Fiction Friday is a series where I talk about what I’ve been reading. Short Stories (and sometimes Novellas) are featured as in-between posts and the first Friday of the month will feature a new novel review. Today, I review The Beast From Below by William Ledbetter.
Fiction Friday: The Beast From Below
You want giant monsters? Well, we don’t have Godzilla 2.0, but we do have something I never knew I wanted. A giant armadillo. I mean, how can you say no to that? After all, I do love me some giant monsters.
Today’s short story is The Beast From Below by William Ledbetter, as featured in Fantasy and Science Fiction Magazine. You can find it here. I truly enjoyed how innocent and goofy this story was and the ending put a smile on my face. Though short, it’s a great read, so let’s begin.
The story takes place in Redemption, Oklahoma. A strange hole appeared, destroying a small town where the mayor owns everything, and discover that a strange beast is lurking. Roughly thirty feet, the main character, Harry, identifies it as a giant armadillo, far larger than any normal armadillo in existence. With no other option, they go down into the pit and lure it out. Between the large, radioactive grubs and the dark tunnel, they prove that dealing with the monster is easier said than done.

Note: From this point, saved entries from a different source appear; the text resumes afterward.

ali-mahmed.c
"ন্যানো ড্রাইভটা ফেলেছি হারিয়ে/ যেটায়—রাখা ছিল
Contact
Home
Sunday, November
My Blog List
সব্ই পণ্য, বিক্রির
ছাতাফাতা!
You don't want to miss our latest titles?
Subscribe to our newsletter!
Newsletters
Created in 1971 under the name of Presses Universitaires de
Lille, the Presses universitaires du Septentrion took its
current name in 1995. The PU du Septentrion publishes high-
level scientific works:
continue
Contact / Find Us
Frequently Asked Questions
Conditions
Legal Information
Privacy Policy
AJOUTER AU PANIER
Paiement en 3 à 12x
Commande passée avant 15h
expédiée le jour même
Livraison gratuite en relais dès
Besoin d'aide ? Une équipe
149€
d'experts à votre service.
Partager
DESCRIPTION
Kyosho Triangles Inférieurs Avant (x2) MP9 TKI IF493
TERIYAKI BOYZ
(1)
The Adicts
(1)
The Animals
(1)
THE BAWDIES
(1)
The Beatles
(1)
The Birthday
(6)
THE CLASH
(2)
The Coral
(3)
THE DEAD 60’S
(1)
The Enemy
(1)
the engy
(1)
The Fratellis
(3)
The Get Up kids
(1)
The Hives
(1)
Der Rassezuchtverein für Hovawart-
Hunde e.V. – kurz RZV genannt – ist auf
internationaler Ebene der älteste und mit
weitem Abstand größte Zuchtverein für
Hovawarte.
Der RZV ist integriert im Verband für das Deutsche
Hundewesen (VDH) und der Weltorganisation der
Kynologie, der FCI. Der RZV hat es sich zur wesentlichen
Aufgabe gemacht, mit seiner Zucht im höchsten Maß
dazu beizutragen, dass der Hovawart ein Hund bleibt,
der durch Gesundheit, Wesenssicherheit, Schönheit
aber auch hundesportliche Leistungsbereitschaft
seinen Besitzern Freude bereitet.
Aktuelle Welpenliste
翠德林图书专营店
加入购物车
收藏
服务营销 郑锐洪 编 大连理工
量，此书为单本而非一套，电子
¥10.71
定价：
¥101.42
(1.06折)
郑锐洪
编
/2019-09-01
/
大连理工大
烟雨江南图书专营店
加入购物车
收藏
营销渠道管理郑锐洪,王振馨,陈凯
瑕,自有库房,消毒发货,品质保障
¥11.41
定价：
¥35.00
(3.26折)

The idea of a giant armadillo is a neat idea and isn’t something you see often. Most giant monsters are either based on lizards or monkeys or even dogs. I love when stories go out of their way to get a creature you don’t see that often. An armadillo seems so appropriate for what is basically the middle of the United States. A country no one would think of having a giant monster.
Towards the end, it becomes a fun situation. I hate giving away the ending, but it’s still fun when you read it. The hero controls the beast and they use him as a fair attraction. It’s a fun twist on the kind of story and it basically shows that at the end of the days, these stompy monsters are animals and killing them because they’re big is the easy way out. Especially those who are just massive. The bigger they are, the more they’re seen as a threat. I get why, seeing such a big creature cause so much reckless destruction, but I like stories that don’t take the easy way out. The idea of using the giant armadillo for something good and useful, to give him a purpose, is a great way to end it.
There’s a hint of innocence in that none of the characters are particularly evil and the armadillo is obviously a big threat. But the armadillo, like it’s real counterpart, is harmless to a point. I appreciate the effort in portraying such large beasts as more afraid of them than they’re afraid of it.
Overall, it’s a great idea and shows that you don’t always need an army to win.
While the story was a joy to read, none of the characters stood out. Their personalities meshed well, but they were along for the ride. The armadillo was the more interesting one. I want one like it in real life that I can just ride around like a horse and be a pet. I see a lot of stories where I want the characters to be real and that’s what I like about this genre. I wish some of this was real and that I could interact with characters like this Armadillo and that alien cephalopod from one of my previous reviews. I love the idea of giant, innocent creatures and while the monster armadillo wasn’t innocent to start with, he did grow on me by the end.
The writing is simple, yet effective. I got a clear view of the world and nothing was too overwhelming or too light. It was a perfect middle ground. While it’s not the best I’ve seen, it captured the suspense and mystery the story was trying to accomplish. The dialogue was decent, but nothing fantastic.
Overall, I enjoyed this story and found it to be a simple tale that is worth reading. I’ll try to review another story from F&SF next month, so keep an eye out for that. If there’s a story from it you’d like me to review from this magazine, then let me know. I’m always open to requests.
So what did you think of this story? Did you find yourself curious about the giant armadillo? Would you like one of your own? Let me know in the comments.
That’s all for today. Take care, and remember, the inn is always open.